This two-day course teaches the basics of the Python programming language. Python is an open-source programming language that runs on each major operating system and offers high readability and programming productivity. No previous programming experience is required. However, we assume that participants come with a working Python installation on their notebooks. Python's language elements will be taught by examining example tools from high throughput DNA sequence analysis with next generation sequencing (NGS) data.

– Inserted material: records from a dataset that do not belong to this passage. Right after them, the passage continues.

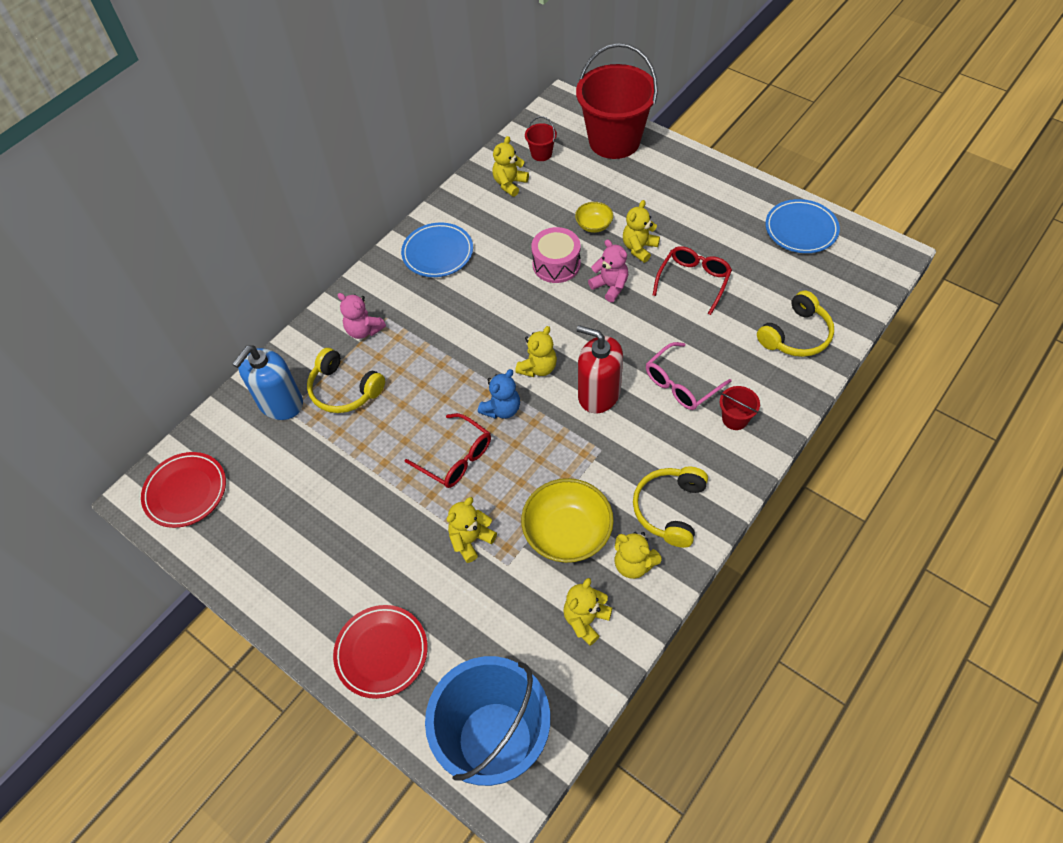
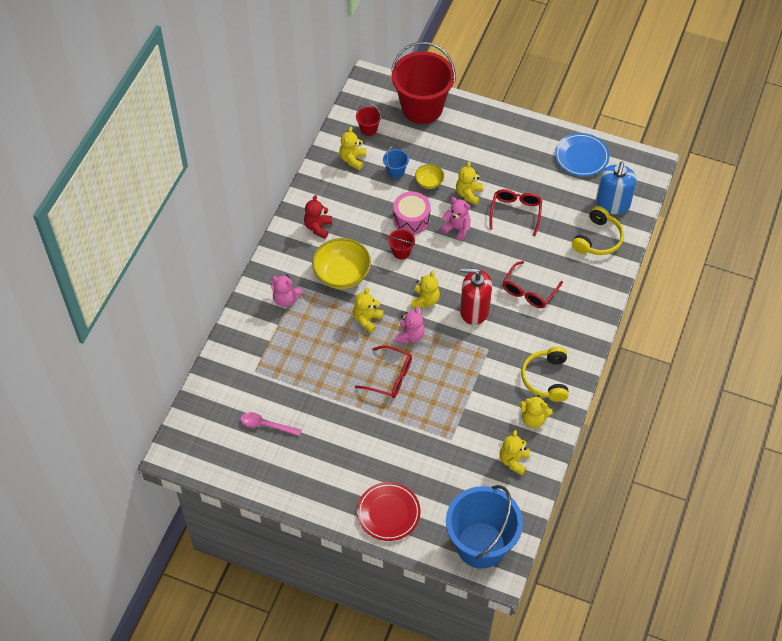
camera: 20 degrees left, 0 degrees up
(186, 492) = (205, 443): red plate -> none
(272, 485) = (266, 425): none -> pink spoon
(280, 403) = (246, 366): blue soap dispenser -> blue soap dispenser (612, 204)
(344, 390) = (290, 346): yellow headphones -> none
(438, 253) = (318, 227): blue plate -> red teddy bear
(471, 540) = (420, 429): yellow teddy bear -> yellow teddy bear (367, 319)
(502, 409) = (410, 336): blue teddy bear -> pink teddy bear
(556, 206) = (395, 171): none -> blue bucket
(567, 533) = (484, 410): yellow bowl -> yellow bowl (342, 274)
(681, 384) = (529, 291): pink glasses -> red glasses
(735, 419) = (572, 308): red bucket -> red bucket (401, 252)

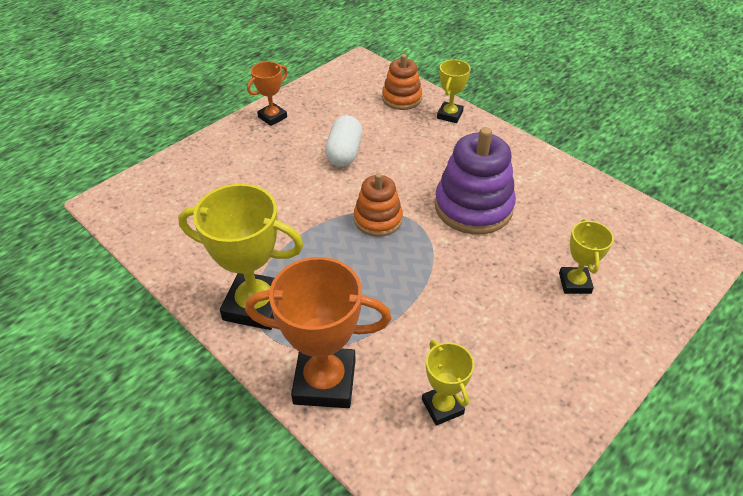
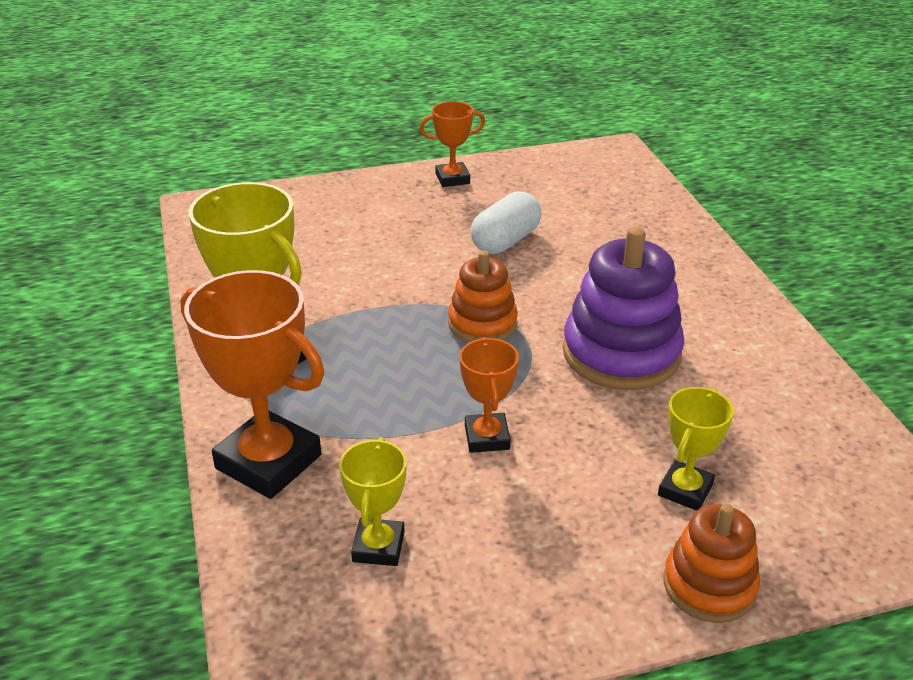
camera: 30 degrees right, 10 degrees down
(401, 98) = (636, 204): orange stacking toy -> orange stacking toy (709, 586)
(444, 299) = (487, 437): none -> orange trophy
(450, 115) = (686, 241): yellow trophy -> none

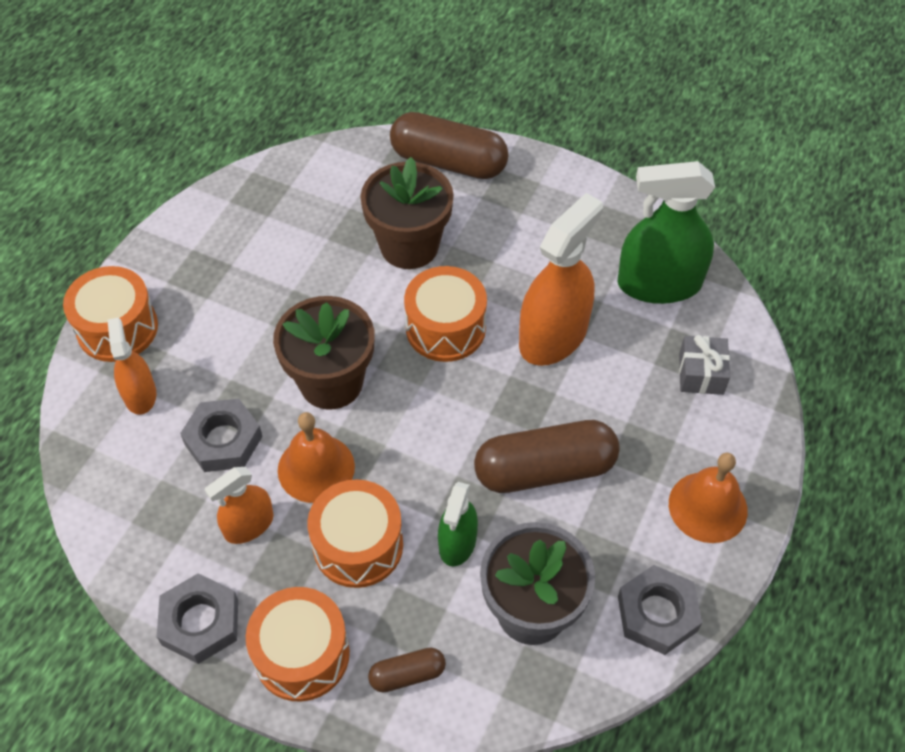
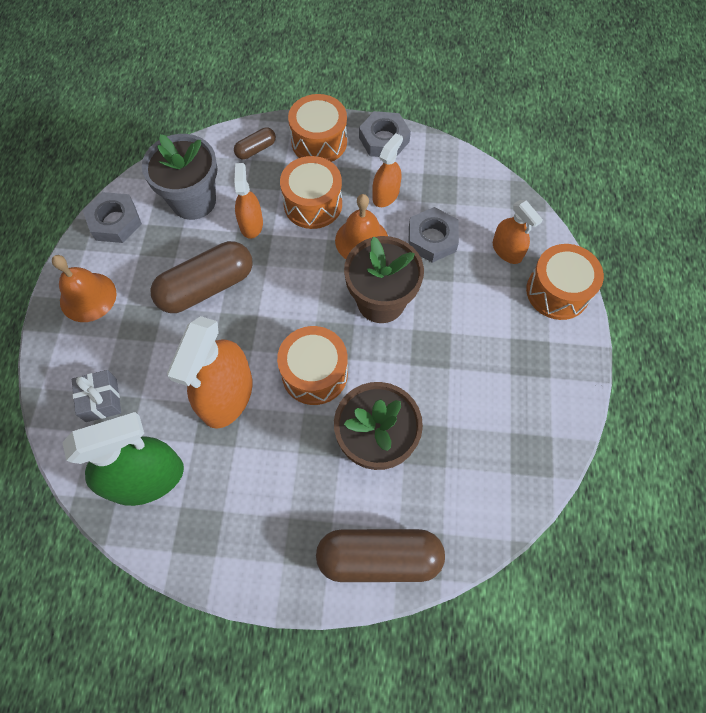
camera: 160 degrees right, 10 degrees up
(457, 542) = (251, 224): green spray bottle -> orange spray bottle

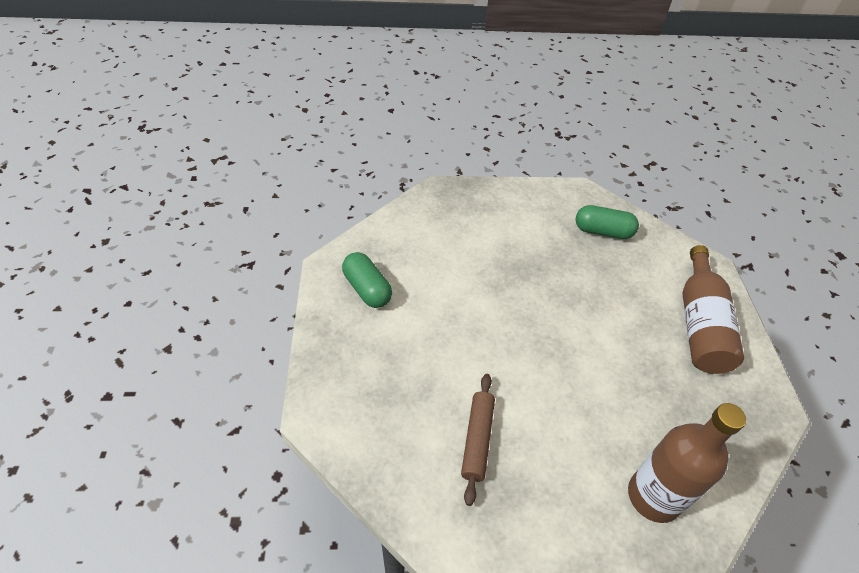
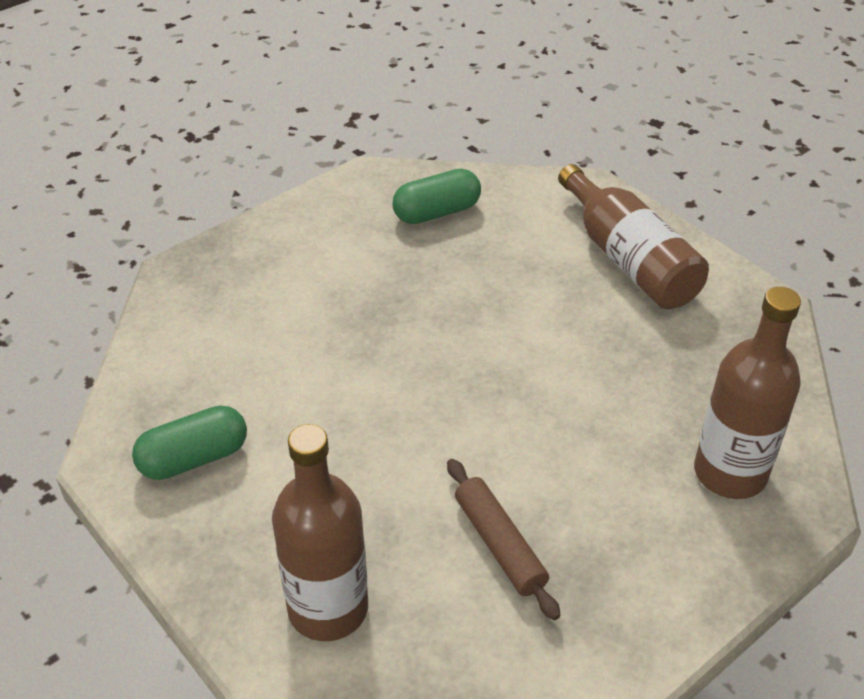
camera: 35 degrees left, 5 degrees down
(362, 409) = (328, 608): none -> brown bottle
(367, 289) = (194, 458): green capsule -> green capsule turned 45 degrees counterclockwise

Python is based on the concept of objects defined by classes and operations associated with them. For example, a DNA sequence is a Python object, for which we can implement the reverse complement operation). We thus introduce the terminology of object-oriented programming. In parallel, we discuss Python's statements, which are similar to those in many other programming languages (assignments, loops, conditionals, context managers, error handling by exceptions). We next discuss Python's data types: basic types (booleans, numbers, strings), sequence and container types (lists, bytes, arrays, sets), and dictionaries. To interact with the outside world, we discuss how to write command line programs and work with files. As an example, we compute and output the base quality distribution in a FASTQ file using only elementary programming techniques.
We then develop a more complex application: the rapid estimation of the rate of (PCR) duplicates in a sequencing run and its visualization. For this, we will explore several of Python's advanced features (iterators, generators, comprehensions), standard library modules and extensions (e.g., collections, itertools, numpy, matplotlib). We also discuss how to write good (readable and "Pythonic") code and write documentation.